Em 1990, Brasília viveu uma das campanhas eleitorais mais folclóricas de sua história, marcada por discursos inflamados e personagens que entrariam definitivamente para o imaginário popular do Distrito Federal.
A disputa era entre Joaquim Roriz, candidato pelo então PTR, que disputava o primeiro governo eleito diretamente pelo voto popular contra Carlos Saraiva (PT), Maurício Corrêa (PDT) e o ex-governador biônico Elmo Serejo Farias, nomeado por Ernesto Geisel em 1974. Roriz venceu.
Para satirizar a mania de Elmo Serejo de se atribuir o mérito de todas as obras no Distrito Federal, independentemente de quem as tivesse realizado, a campanha de Roriz criou o personagem “Santelmo Urubulino”.
Um político fictício que olhava para o céu e exclamava: “Olha lá a lua, fui eu que fiz!”. A sátira pegou, Elmo virou piada nacional, ficou em quarto lugar e ganhou o apelido eterno de “Santelmo Urubulino”.
Na época, um jovem aliado de Roriz, José Roberto Arruda, participou ativamente da campanha e ajudou a popularizar o personagem.
Mal sabíamos que, décadas depois, Arruda incorporaria o “espírito” de Santelmo Urubulino de forma ainda mais grandiosa, não como piada, mas como estratégia política.
Hoje, em plena pré-campanha para o Palácio do Buriti, o inelegível ex-governador Arruda, recentemente filiado ao PSD, apesar das incertezas jurídicas sobre sua elegibilidade, vem dando uma de “Surper Saltemo“.
Não basta mais reivindicar obras alheias; agora, ele afirma ter “deixado tudo pronto” para que sucessores concluíssem o que, na narrativa dele, já estava quase feito.
Exemplos não faltam. Arruda gosta de citar as obras do metrô, realizadas por Joaquim Roriz, como parte de sua “herança”.
Fala em centenas de escolas de tempo integral construídas em seu mandato cheio de infortúnios, mas muitos brasilienses ainda procuram onde elas ficam, ou questionam se os números batem com a realidade.
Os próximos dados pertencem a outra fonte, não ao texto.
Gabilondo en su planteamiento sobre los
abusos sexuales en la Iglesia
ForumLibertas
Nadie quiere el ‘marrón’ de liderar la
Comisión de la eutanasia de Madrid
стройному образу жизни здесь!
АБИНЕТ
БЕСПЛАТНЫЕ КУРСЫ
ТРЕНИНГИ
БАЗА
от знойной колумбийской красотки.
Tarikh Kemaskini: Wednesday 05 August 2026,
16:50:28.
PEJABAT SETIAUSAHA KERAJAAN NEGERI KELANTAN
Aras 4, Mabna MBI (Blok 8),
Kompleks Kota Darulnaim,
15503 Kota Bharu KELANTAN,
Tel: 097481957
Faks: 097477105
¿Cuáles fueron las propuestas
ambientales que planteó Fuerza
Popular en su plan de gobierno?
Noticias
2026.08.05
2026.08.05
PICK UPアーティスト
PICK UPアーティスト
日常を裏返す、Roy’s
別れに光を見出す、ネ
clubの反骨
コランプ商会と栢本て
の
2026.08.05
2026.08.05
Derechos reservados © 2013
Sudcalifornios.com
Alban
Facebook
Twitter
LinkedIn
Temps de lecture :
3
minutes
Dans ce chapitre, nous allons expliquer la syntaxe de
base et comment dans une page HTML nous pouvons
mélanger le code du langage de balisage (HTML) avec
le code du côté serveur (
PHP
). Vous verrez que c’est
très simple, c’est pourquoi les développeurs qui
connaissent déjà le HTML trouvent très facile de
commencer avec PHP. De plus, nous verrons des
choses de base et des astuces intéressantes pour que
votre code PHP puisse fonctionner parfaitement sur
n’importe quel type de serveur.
Há ainda os casos clássicos de fracassos convenientemente esquecidos, como o chamado shopping popular, que acabou se transformando em um espaço abandonado e mal-assombrado.
Somam-se a ele os Postos Comunitários de Segurança (PCS), contêineres minúsculos apelidados de “micro-ondas” pelos próprios policiais, em razão do calor insuportável, do desconforto e da ineficácia prática.
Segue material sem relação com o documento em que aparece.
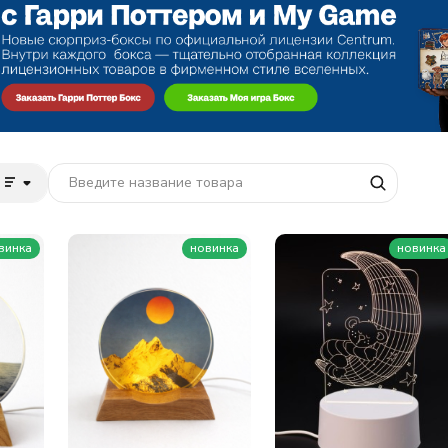
винка
новинка
новинка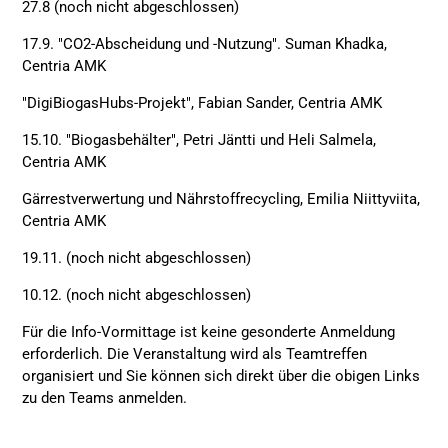
27.8 (noch nicht abgeschlossen)
17.9. "CO2-Abscheidung und -Nutzung". Suman Khadka,
Centria AMK
"DigiBiogasHubs-Projekt", Fabian Sander, Centria AMK
15.10. "Biogasbehälter", Petri Jäntti und Heli Salmela,
Centria AMK
Gärrestverwertung und Nährstoffrecycling, Emilia Niittyviita,
Centria AMK
19.11. (noch nicht abgeschlossen)
10.12. (noch nicht abgeschlossen)
Für die Info-Vormittage ist keine gesonderte Anmeldung
erforderlich. Die Veranstaltung wird als Teamtreffen
organisiert und Sie können sich direkt über die obigen Links
zu den Teams anmelden.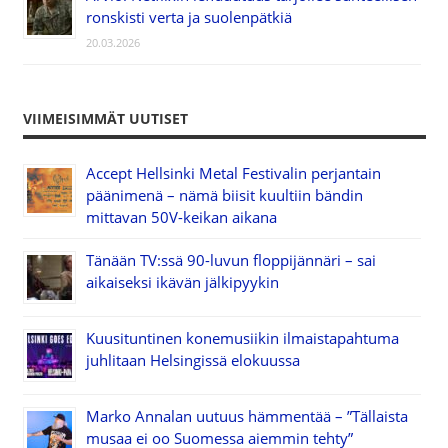
ronskisti verta ja suolenpätkiä
20.03.2026
VIIMEISIMMÄT UUTISET
Accept Hellsinki Metal Festivalin perjantain
päänimenä – nämä biisit kuultiin bändin
mittavan 50V-keikan aikana
Tänään TV:ssä 90-luvun floppijännäri – sai
aikaiseksi ikävän jälkipyykin
Kuusituntinen konemusiikin ilmaistapahtuma
juhlitaan Helsingissä elokuussa
Marko Annalan uutuus hämmentää – ”Tällaista
musaa ei oo Suomessa aiemmin tehty”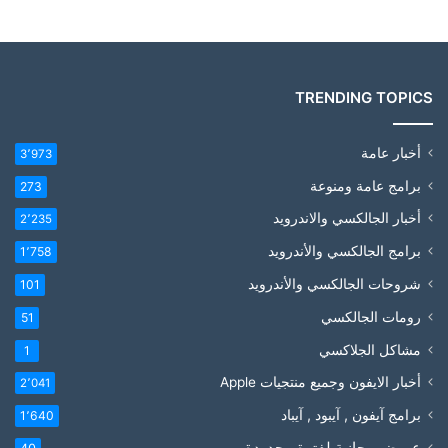
TRENDING TOPICS
أخبار عامة
3٬973
برامج عامة ومنوعة
273
أخبار الجالكسي والاندرويد
2٬235
برامج الجالكسي والأندرويد
1٬758
شروحات الجالكسي والأندرويد
101
رومات الجالكسي
51
مشاكل الجلاكسي
1
أخبار الايفون وجميع منتجيات Apple
2٬041
برامج آيفون , آيبود , آيباد
1٬640
عروض مجانية لفترة محدودة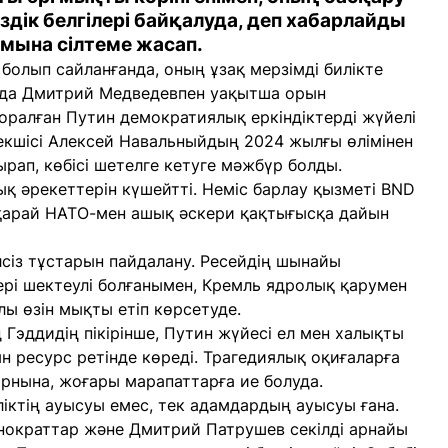
іздік белгілері байқалуда, деп хабарлайды
мына сілтеме жасап.
болып сайланғанда, оның ұзақ мерзімді билікте
йда Дмитрий Медведевпен уақытша орын
 оралған Путин демократиялық еркіндіктерді жүйелі
екшісі Алексей Навальныйдың 2024 жылғы өлімінен
ырап, көбісі шетелге кетуге мәжбүр болды.
қ әрекеттерін күшейтті. Неміс барлау қызметі BND
қарай НАТО-мен ашық әскери қақтығысқа дайын
әлсіз тұстарын пайдалану. Ресейдің шынайы
рі шектеулі болғанымен, Кремль ядролық қарумен
ы өзін мықты етіп көрсетуде.
эддидің пікірінше, Путин жүйесі ел мен халықты
н ресурс ретінде көреді. Трагедиялық оқиғаларға
рнына, жоғары марапаттарға ие болуда.
биліктің ауысуы емес, тек адамдардың ауысуы ғана.
нократтар және Дмитрий Патрушев секілді арнайы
O que começou como uma sátira inteligente contra Elmo Serejo acabou se transformando, ironicamente, em uma marca registrada de Arruda.
Enquanto Elmo era o “rei das obras que nunca fez”, Arruda se posiciona como o “arquiteto das obras alheias”.
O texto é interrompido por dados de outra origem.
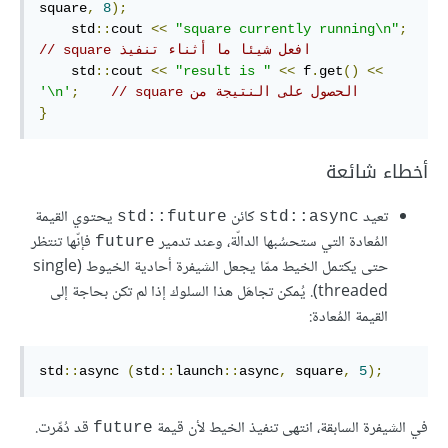
square
,
8
);
    std
::
cout 
<<
"square currently running\n"
;
// square افعل شيئا ما أثناء تنفيذ
    std
::
cout 
<<
"result is "
<<
 f
.
get
()
<<
// square الحصول على النتيجة من
;
'\n'
}
أخطاء شائعة
تعيد
كائن
يحتوي القيمة
std::future
std::async
المُعادة التي ستحسُبها الدالّة، وعند تدمير
فإنّها تنتظر
‎future‎
حتى يكتمل الخيط ممّا يجعل الشيفرة أحادية الخيوط (single
threaded). يُمكن تجاهَل هذا السلوك إذا لم تكن بحاجة إلى
القيمة المُعادة:
std
::
async 
(
std
::
launch
::
async
,
 square
,
5
);
في الشيفرة السابقة، انتهى تنفيذ الخيط لأن قيمة
قد دُمِّرت.
future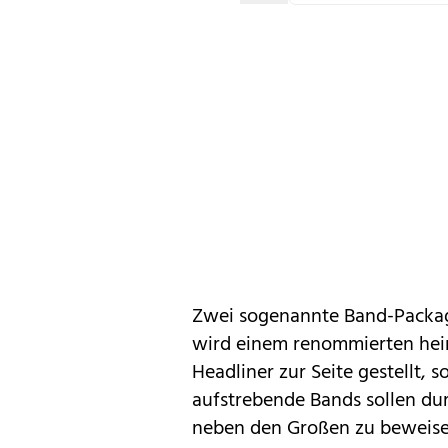
Zwei sogenannte Band-Package
wird einem renommierten heim
Headliner zur Seite gestellt, s
aufstrebende Bands sollen du
neben den Großen zu beweisen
A política brasiliense, sempre rica em folclore, nos ensina uma lição amarga: narrativas muitas vezes superam fatos.
Santelmo Urubulino foi uma criação genial para ridicularizar a apropriação indevida de méritos. Arruda, ao incorporá-lo em versão turbinada, transforma a sátira em autocaricatura, acreditando que a plateia esquece fácil.
Falta-lhe apenas assumir o bordão de Justo Veríssimo: obras imaginárias, méritos alheios e, se não colar, paciência, “o povo que se exploda”.